EXERCISE GOAL:
Please return every line below that contains the string "right".

RECORDS FOR THIS TASK:
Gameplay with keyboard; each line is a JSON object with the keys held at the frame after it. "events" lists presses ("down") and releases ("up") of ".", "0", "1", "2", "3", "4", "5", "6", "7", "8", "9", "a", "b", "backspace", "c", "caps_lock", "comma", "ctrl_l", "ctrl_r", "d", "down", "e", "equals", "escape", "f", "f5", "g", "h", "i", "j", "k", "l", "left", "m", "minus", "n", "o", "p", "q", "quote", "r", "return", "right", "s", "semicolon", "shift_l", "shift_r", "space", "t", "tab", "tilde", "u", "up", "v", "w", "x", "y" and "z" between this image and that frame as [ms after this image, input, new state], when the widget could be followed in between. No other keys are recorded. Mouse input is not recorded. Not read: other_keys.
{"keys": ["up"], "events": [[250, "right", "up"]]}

--

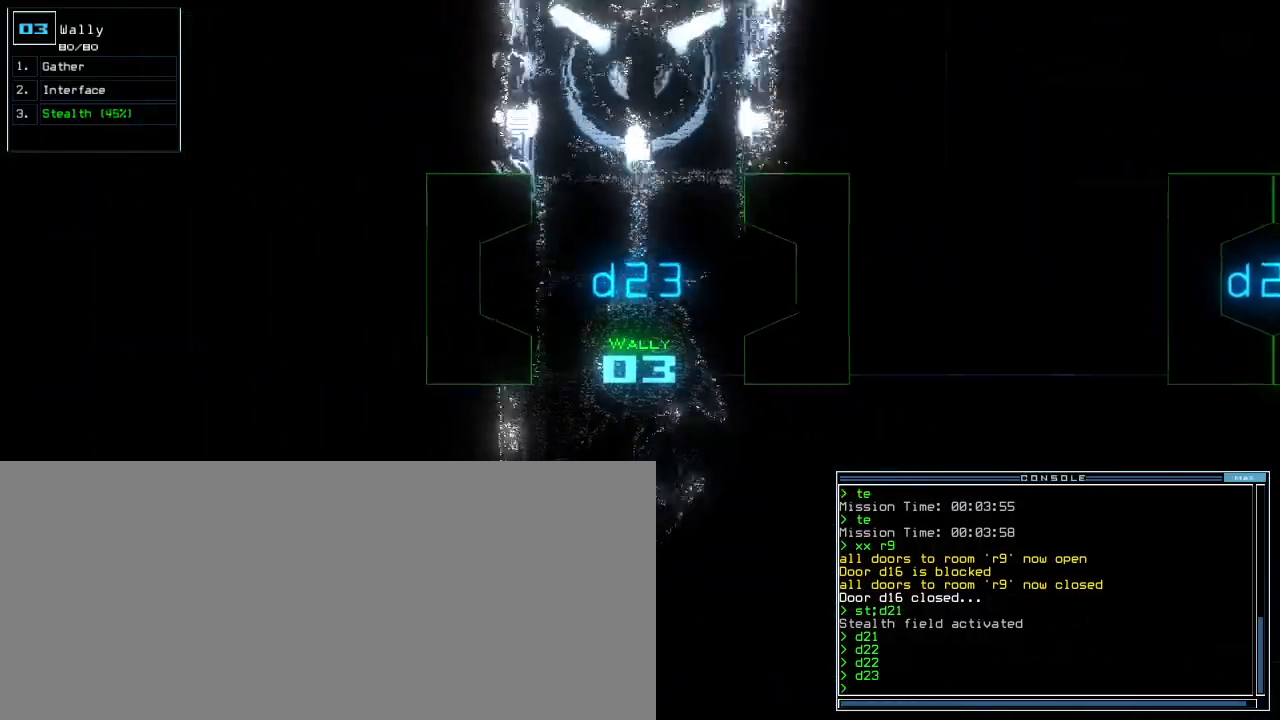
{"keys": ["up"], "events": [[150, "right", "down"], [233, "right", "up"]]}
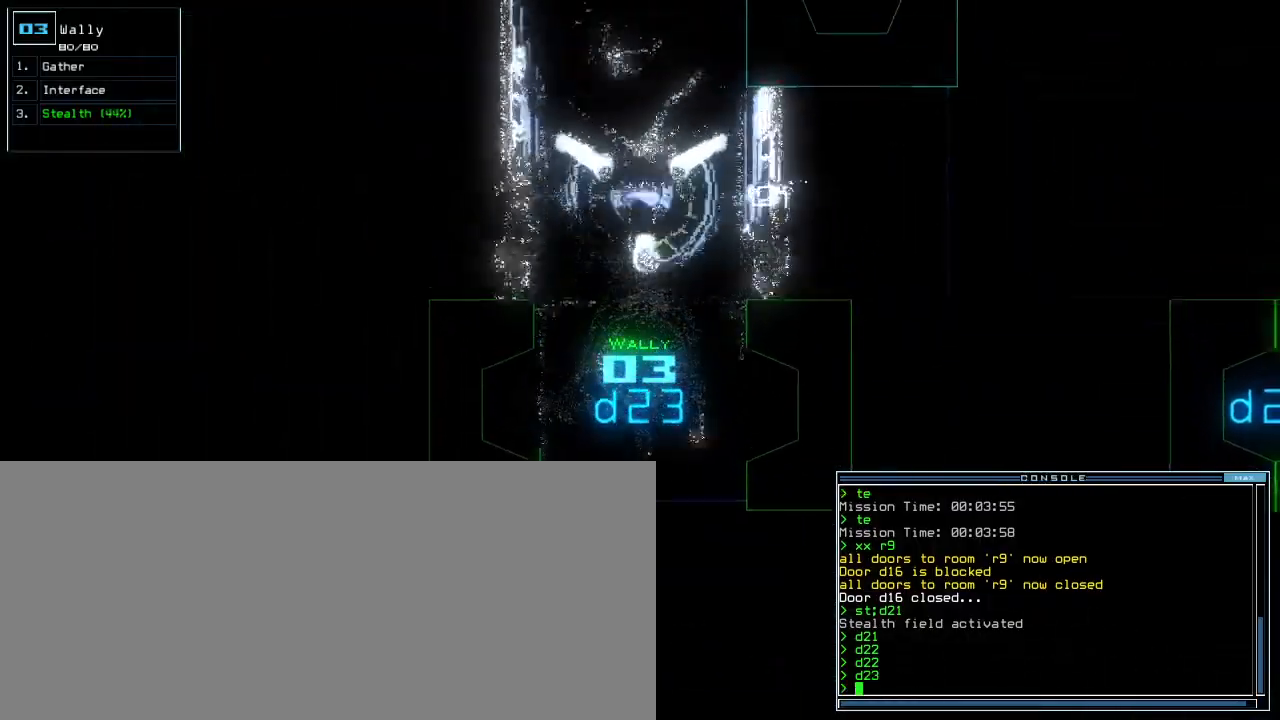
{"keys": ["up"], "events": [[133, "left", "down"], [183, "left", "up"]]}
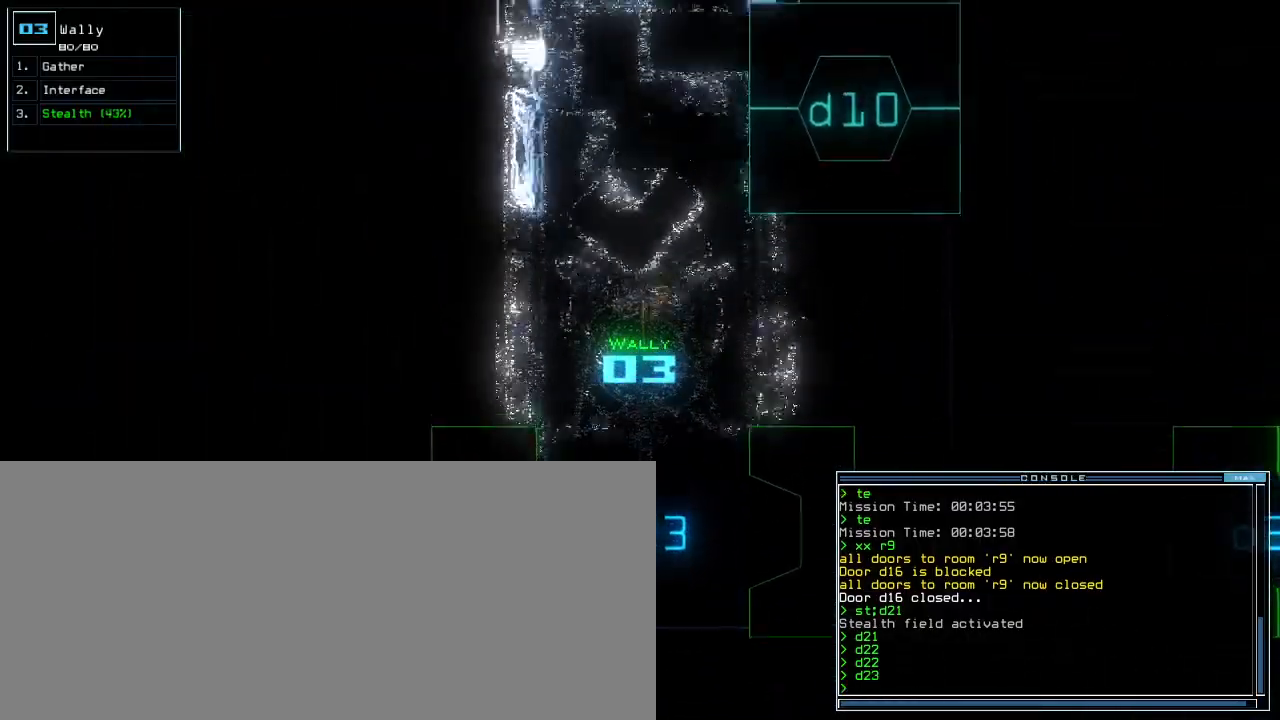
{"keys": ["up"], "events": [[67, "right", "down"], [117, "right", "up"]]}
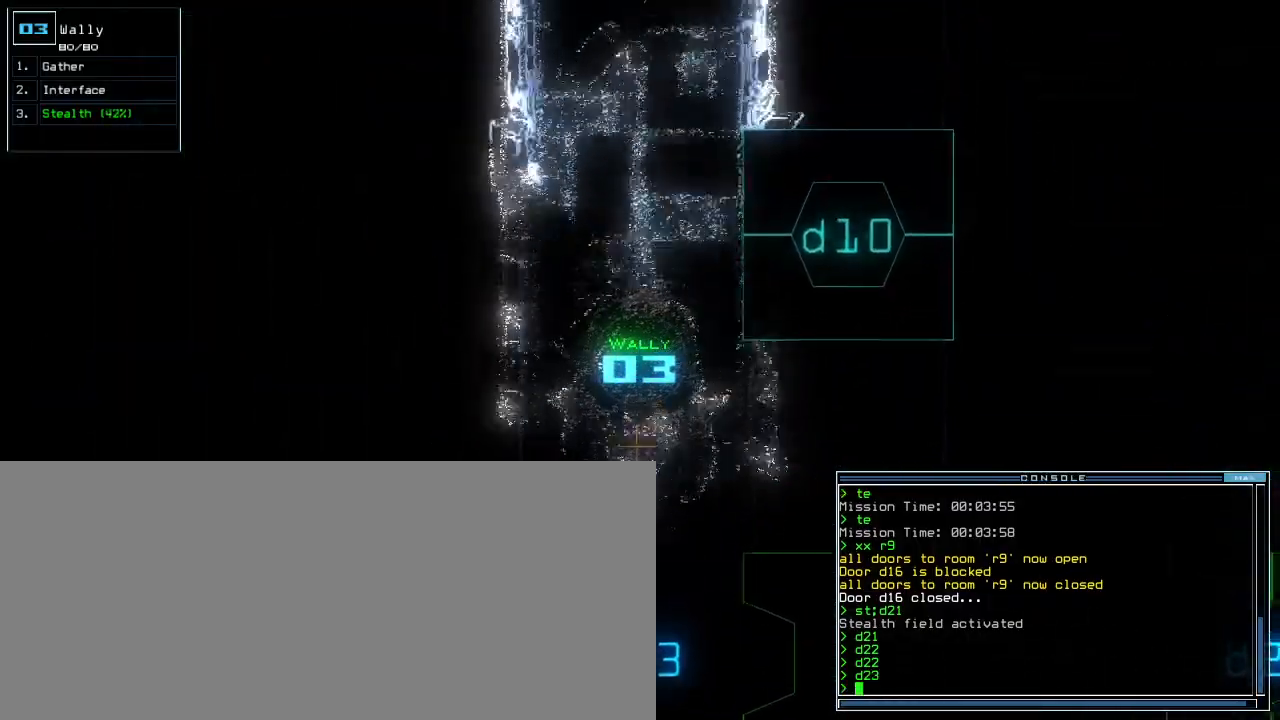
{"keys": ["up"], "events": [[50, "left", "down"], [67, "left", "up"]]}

SOLUTION TO THE PROBLEM:
Gameplay with keyboard; each line is a JSON object with the keys held at the frame after it. "events" lists presses ("down") and releases ("up") of ".", "0", "1", "2", "3", "4", "5", "6", "7", "8", "9", "a", "b", "backspace", "c", "caps_lock", "comma", "ctrl_l", "ctrl_r", "d", "down", "e", "equals", "escape", "f", "f5", "g", "h", "i", "j", "k", "l", "left", "m", "minus", "n", "o", "p", "q", "quote", "r", "return", "right", "s", "semicolon", "shift_l", "shift_r", "space", "t", "tab", "tilde", "u", "up", "v", "w", "x", "y" and "z" between this image and that frame as [ms after this image, input, new state], when the widget could be followed in between. No other keys are recorded. Mouse input is not recorded. Not read: other_keys.
{"keys": ["up"], "events": [[250, "right", "up"]]}
{"keys": ["up"], "events": [[150, "right", "down"], [233, "right", "up"]]}
{"keys": ["up"], "events": [[67, "right", "down"], [117, "right", "up"]]}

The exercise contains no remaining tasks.